Fu europarlamentare, per poco
Nel 1979 Sciascia si candidò con i Radicali sia al Parlamento Europeo che alle elezioni politiche. Venne eletto in entrambi i casi, quindi a due soli mesi dall’inizio di mandato di europarlamentare lasciò l’incarico per diventare deputato a Roma. Fece il deputato fino al 1983 e come tale, tra le altre cose, fece parte della Commissione parlamentare d’inchiesta sulla strage di via Fani, sul sequestro e l’assassinio di Aldo Moro. In precedenza, dal 1975 al 1977, era stato consigliere comunale a Palermo per il Partito Comunista Italiano.

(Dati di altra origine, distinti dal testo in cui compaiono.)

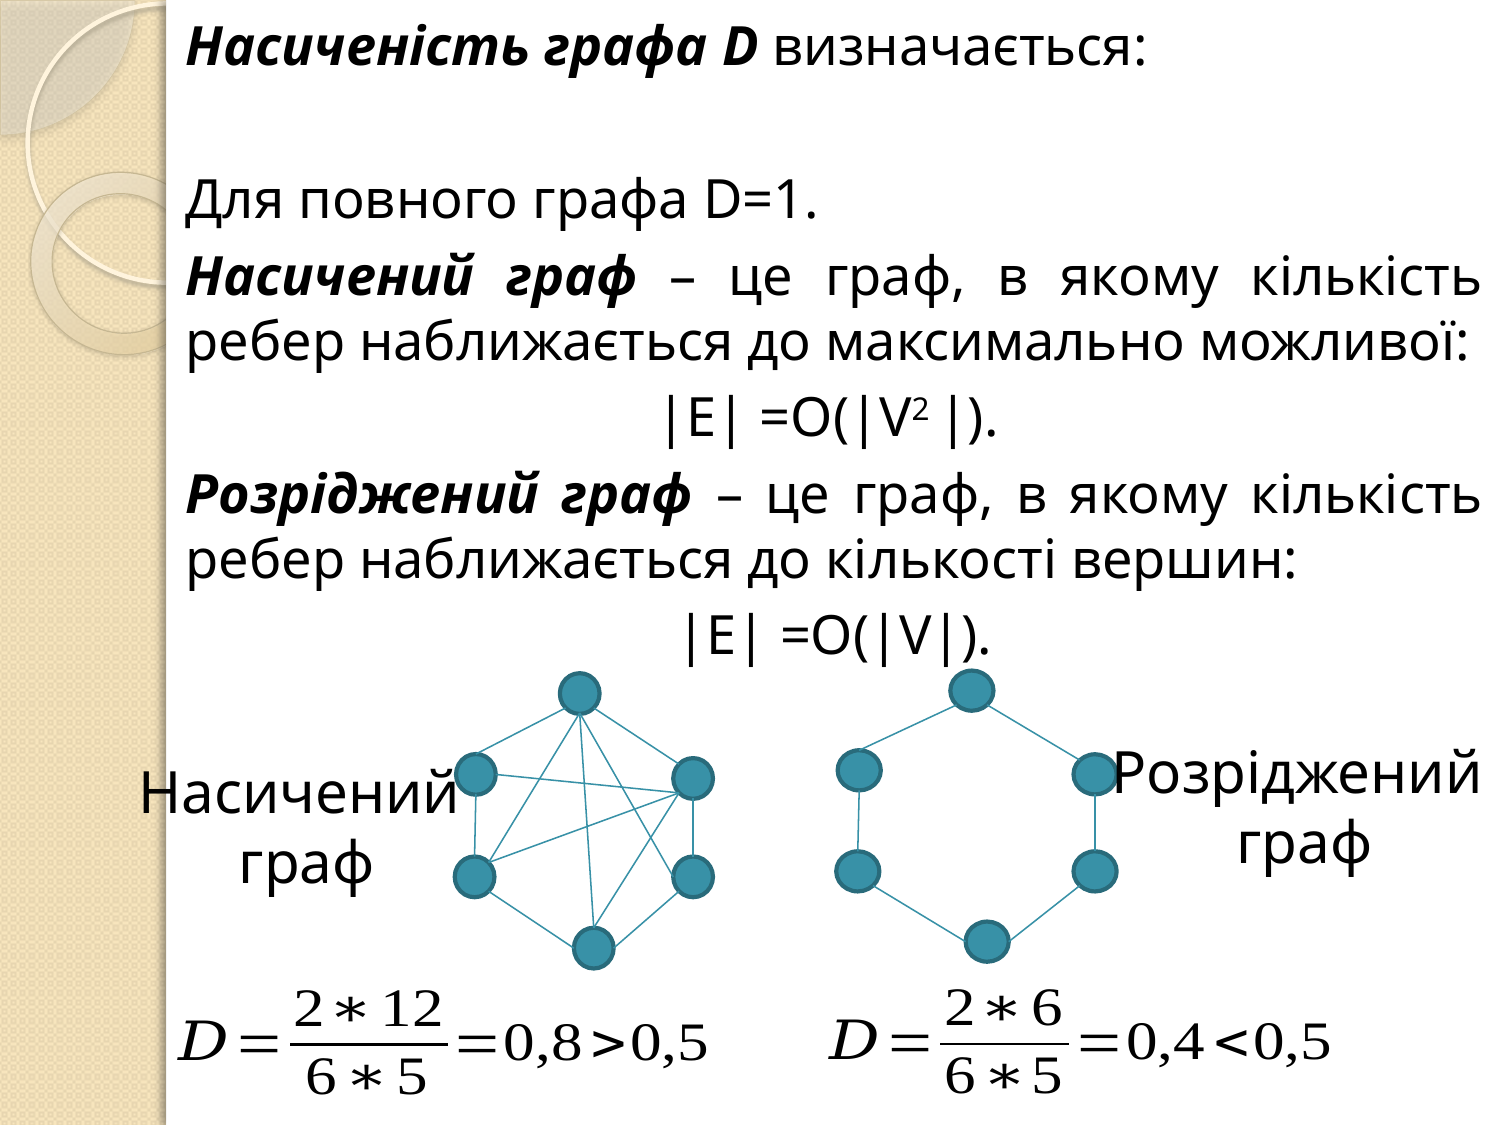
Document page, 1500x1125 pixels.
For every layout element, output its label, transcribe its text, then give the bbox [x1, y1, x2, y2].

text_box Насичений граф [123, 747, 447, 903]
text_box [488, 796, 586, 863]
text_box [593, 803, 680, 929]
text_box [835, 670, 1117, 962]
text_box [488, 713, 573, 779]
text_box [454, 672, 714, 969]
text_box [579, 713, 674, 771]
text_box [495, 774, 680, 794]
text_box Розріджений граф [1123, 728, 1498, 883]
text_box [579, 887, 586, 929]
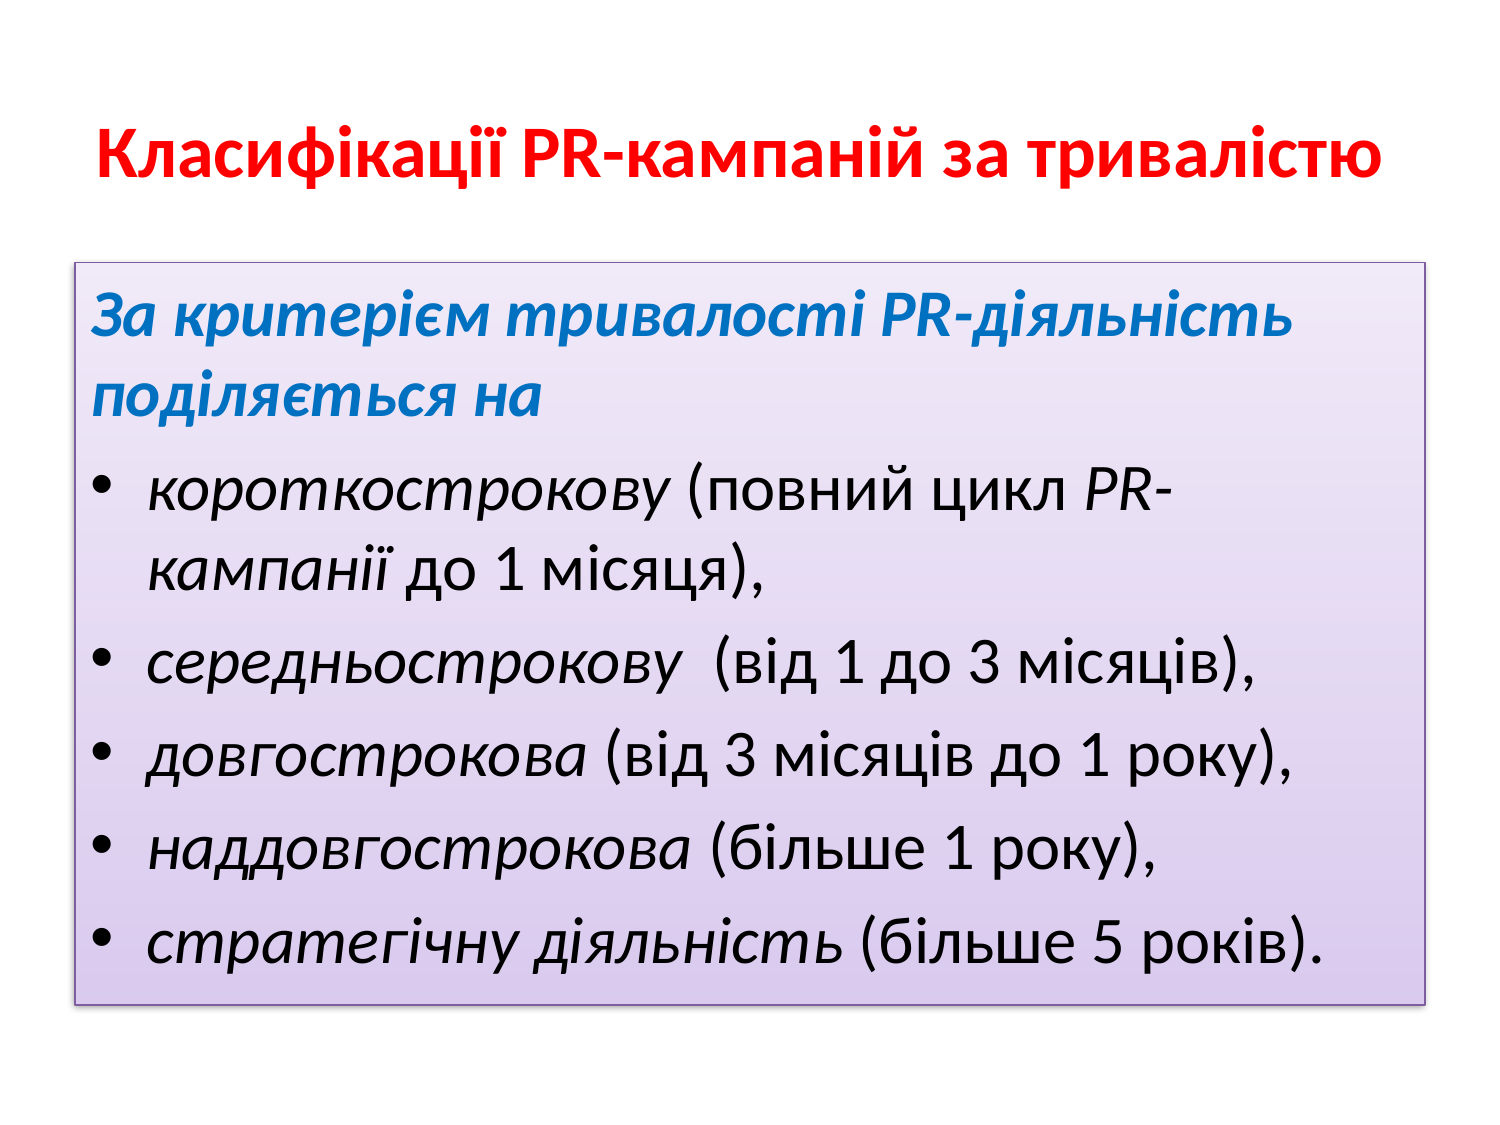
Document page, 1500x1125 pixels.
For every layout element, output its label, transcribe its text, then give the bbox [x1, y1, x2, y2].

list За критерієм тривалості PR-діяльність поділяється на короткострокову (повний цикл PR-кампанії до 1 місяця), середньострокову (від 1 до 3 місяців), довгострокова (від 3 місяців до 1 року), наддовгострокова (більше 1 року), стратегічну діяльність (більше 5 років). [74, 262, 1426, 1006]
title Класифікації PR-кампаній за тривалістю [64, 54, 1415, 243]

Sellerio esiste anche per lui (che gli portò Andrea Camilleri peraltro)
E prima ancora contribuì alla nascita della casa editrice di Palermo. Era infatti amico di Elvira Giorgianni e di suo marito Enzo Sellerio, che decisero di diventare editori parlando proprio con Sciascia e con l’antropologo Antonino Buttitta. Anche se senza un incarico ufficiale, Sciascia diresse per anni le collane “La civiltà perfezionata” e “La memoria” e fu un suo libro a far diventare Sellerio una casa editrice nota in tutta Italia: L’affaire Moro, pubblicato nel 1978, un libricino riguardo all’omicidio di Aldo Moro che è sia un pamphlet critico, che uno studio delle lettere che Moro scrisse durante la sua prigionia. Sciascia fu anche la persona che presentò a Elvira Sellerio Andrea Camilleri, poi diventato il più importante autore della casa editrice.
La polemica sull’antimafia
Alla fine degli anni Ottanta Sciascia scriveva per il Corriere della Sera e il 10 gennaio 1987 uscì un suo articolo critico nei confronti dei magistrati che si occupavano di mafia. Nell’articolo Sciascia accusava alcuni giudici palermitani di aver approfittato dei processi contro i mafiosi per fare carriera. In particolare citava Paolo Borsellino – che sarebbe stato ucciso dalla mafia nel 1992 – che aveva ottenuto un incarico da procuratore non per la sua anzianità professionale ma per le competenze che aveva acquisito indagando sulle attività mafiose.
Dell’articolo, per cui Sciascia fu criticato duramente con l’accusa di essere contro la lotta alla mafia, rimase celebre in particolare il titolo, che non fu scritto né approvato da Sciascia: «I professionisti dell’antimafia». Sciascia non era ovviamente critico nei confronti delle indagini sulla mafia, ma non condivideva alcuni dei metodi usati dalla magistratura, che gli sembravano in contrasto con i principi del garantismo. Era anche critico nei confronti del “pentitismo”, cioè della pratica di promettere sconti di pena a mafiosi e terroristi in cambio di informazioni che potevano anche essere false.
«Ce ne ricorderemo, di questo pianeta»
È l’epigrafe sulla tomba di Sciascia ed è una citazione dello scrittore francese Auguste de Villiers de L’Isle-Adam. La ragione per cui Sciascia scelse questa frase per essere incisa sulla sua tomba è spiegata in alcuni appunti manoscritti conservati dalla sua famiglia: «Così partecipo alla scommessa di Pascal [quella per giustificare il credere in Dio, ndr] e avverto che una certa attenzione questa terra, questa vita, la meritano».